Bupati Sintang meminta seluruh perangkat daerah fokus pada lima prioritas pembangunan, yaitu: peningkatan dan pemeliharaan jalan serta jembatan untuk memperkuat konektivitas antar wilayah, peningkatan penyediaan air minum dan sanitasi yang layak, peningkatan kualitas infrastruktur kawasan permukiman, integrasi pembangunan infrastruktur dengan mitigasi bencana dan pelestarian lingkungan, serta penguatan sinergi pembangunan antara pemerintah daerah, provinsi, dan pusat.
“Forum OPD ini harus menjadi ruang konsolidasi untuk menyelaraskan program, kegiatan, dan prioritas pembangunan. Kebijakan yang kita rumuskan harus benar-benar menjawab kebutuhan masyarakat Kabupaten Sintang, terutama dalam bidang infrastruktur dasar,” tambah Bupati Gregorius.
Ia juga menyoroti tantangan yang masih dihadapi Kabupaten Sintang. “Pembangunan infrastruktur masih menghadapi berbagai kendala. Kondisi jalan dan konektivitas wilayah perlu ditingkatkan secara signifikan, karena berdampak langsung pada akses pelayanan masyarakat, distribusi ekonomi, dan percepatan pembangunan wilayah pedesaan. Infrastruktur bukan sekadar fisik, tetapi juga alat penting untuk membuka akses ekonomi, menurunkan kesenjangan wilayah, dan meningkatkan kesejahteraan masyarakat,” ujarnya.
Menurut Bupati, isu strategis pembangunan infrastruktur adalah kualitas dan pemerataan yang belum optimal, sehingga memengaruhi konektivitas antar wilayah, pelayanan dasar masyarakat, serta daya dukung pertumbuhan ekonomi.

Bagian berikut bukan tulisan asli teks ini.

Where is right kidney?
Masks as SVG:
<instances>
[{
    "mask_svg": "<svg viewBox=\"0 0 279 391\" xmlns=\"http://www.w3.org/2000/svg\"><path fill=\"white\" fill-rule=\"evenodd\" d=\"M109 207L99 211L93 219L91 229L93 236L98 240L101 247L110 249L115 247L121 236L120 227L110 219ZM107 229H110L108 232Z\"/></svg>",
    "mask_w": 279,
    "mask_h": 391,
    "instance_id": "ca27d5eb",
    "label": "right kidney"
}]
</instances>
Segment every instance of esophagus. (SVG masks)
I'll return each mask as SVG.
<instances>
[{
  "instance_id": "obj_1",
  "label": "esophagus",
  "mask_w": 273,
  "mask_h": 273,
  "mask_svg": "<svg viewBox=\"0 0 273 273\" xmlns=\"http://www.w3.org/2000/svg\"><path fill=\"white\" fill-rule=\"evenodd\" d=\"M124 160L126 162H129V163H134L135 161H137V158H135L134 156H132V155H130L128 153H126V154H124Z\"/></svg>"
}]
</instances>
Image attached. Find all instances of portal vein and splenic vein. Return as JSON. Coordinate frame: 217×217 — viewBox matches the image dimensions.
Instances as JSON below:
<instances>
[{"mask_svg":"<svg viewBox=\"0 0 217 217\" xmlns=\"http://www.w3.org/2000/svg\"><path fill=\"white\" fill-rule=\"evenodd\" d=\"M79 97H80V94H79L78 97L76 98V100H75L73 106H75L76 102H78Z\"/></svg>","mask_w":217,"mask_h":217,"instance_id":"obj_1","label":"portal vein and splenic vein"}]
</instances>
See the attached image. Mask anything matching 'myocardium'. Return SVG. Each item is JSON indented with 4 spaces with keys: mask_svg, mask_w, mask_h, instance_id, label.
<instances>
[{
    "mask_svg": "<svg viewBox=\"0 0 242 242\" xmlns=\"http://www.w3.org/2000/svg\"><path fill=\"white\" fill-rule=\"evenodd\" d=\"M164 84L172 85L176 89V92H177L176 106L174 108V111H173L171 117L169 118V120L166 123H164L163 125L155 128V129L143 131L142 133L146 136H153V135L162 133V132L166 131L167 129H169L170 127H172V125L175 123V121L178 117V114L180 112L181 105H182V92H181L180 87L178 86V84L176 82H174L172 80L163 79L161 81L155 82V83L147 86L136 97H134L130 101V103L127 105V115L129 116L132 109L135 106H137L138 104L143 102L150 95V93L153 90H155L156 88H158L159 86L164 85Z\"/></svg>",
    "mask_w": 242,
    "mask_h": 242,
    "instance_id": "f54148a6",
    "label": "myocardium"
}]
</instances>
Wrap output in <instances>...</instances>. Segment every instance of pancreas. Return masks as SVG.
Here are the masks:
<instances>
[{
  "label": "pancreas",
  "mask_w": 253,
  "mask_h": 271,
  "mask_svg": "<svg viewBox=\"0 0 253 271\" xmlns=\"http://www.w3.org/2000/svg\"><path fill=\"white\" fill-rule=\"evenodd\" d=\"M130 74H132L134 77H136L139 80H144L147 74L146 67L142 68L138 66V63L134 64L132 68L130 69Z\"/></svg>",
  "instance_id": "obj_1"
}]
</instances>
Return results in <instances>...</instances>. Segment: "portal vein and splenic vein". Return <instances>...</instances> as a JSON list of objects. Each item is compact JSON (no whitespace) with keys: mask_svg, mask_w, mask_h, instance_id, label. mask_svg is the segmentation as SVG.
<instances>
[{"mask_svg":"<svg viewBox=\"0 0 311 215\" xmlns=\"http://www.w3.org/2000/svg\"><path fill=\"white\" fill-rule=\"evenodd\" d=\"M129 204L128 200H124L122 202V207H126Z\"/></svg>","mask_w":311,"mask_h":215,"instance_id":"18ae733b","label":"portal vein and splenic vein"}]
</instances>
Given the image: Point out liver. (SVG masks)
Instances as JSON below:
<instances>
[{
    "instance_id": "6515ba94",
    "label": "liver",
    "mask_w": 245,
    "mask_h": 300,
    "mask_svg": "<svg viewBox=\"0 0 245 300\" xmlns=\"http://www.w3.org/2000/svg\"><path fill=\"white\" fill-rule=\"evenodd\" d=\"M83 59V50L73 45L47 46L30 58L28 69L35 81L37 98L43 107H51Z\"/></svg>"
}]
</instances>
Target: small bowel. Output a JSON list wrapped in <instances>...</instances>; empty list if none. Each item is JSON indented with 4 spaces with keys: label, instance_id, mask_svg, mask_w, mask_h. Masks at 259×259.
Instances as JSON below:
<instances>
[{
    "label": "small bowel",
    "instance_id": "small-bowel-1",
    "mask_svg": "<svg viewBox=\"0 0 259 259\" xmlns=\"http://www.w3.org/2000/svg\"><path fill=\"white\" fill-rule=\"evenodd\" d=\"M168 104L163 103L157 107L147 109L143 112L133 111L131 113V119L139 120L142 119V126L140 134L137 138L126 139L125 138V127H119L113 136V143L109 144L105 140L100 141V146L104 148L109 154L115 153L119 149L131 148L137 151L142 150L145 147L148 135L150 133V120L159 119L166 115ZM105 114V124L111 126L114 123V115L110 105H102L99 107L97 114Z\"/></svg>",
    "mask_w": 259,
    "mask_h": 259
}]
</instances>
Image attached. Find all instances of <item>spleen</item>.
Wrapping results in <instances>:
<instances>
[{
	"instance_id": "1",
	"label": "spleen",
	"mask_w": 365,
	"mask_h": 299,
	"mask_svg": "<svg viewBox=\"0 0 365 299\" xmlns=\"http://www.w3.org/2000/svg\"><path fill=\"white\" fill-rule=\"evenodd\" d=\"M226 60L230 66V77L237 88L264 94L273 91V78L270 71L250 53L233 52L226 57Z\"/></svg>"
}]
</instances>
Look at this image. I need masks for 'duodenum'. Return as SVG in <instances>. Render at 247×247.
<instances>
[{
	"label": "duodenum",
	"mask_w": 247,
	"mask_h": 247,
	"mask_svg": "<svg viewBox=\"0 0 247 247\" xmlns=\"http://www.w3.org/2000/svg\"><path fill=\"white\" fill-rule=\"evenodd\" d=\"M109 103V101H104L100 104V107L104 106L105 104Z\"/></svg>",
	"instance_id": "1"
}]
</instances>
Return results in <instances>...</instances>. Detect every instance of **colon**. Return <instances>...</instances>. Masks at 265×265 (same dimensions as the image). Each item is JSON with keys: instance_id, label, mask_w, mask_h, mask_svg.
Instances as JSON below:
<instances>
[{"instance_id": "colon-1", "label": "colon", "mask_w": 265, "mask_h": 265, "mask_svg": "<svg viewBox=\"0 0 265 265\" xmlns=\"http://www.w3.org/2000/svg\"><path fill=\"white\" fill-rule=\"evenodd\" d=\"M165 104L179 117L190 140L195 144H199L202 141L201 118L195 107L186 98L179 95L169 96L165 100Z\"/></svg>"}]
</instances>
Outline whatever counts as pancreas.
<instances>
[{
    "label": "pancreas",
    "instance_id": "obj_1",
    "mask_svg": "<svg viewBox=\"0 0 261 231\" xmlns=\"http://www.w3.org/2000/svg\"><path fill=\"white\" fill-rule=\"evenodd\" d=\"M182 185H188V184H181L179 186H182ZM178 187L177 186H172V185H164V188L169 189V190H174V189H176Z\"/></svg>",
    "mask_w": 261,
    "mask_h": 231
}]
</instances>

“Pertumbuhan ekonomi masih berjalan lambat karena produktivitas sektor unggulan belum optimal. Tantangan pembangunan ke depan tidak semakin ringan, dan masih ada isu strategis yang harus diperhatikan bersama,” ujarnya.
Untuk itu, tema RKPD Kabupaten Sintang 2027 telah ditetapkan: “Pembangunan Infrastruktur yang Merata dan Berkualitas untuk Memperkuat Daya Saing Daerah yang Berkelanjutan.” Tema ini menegaskan komitmen Pemerintah Kabupaten Sintang untuk memastikan pembangunan infrastruktur menjangkau seluruh kecamatan dan desa, tidak hanya wilayah tertentu.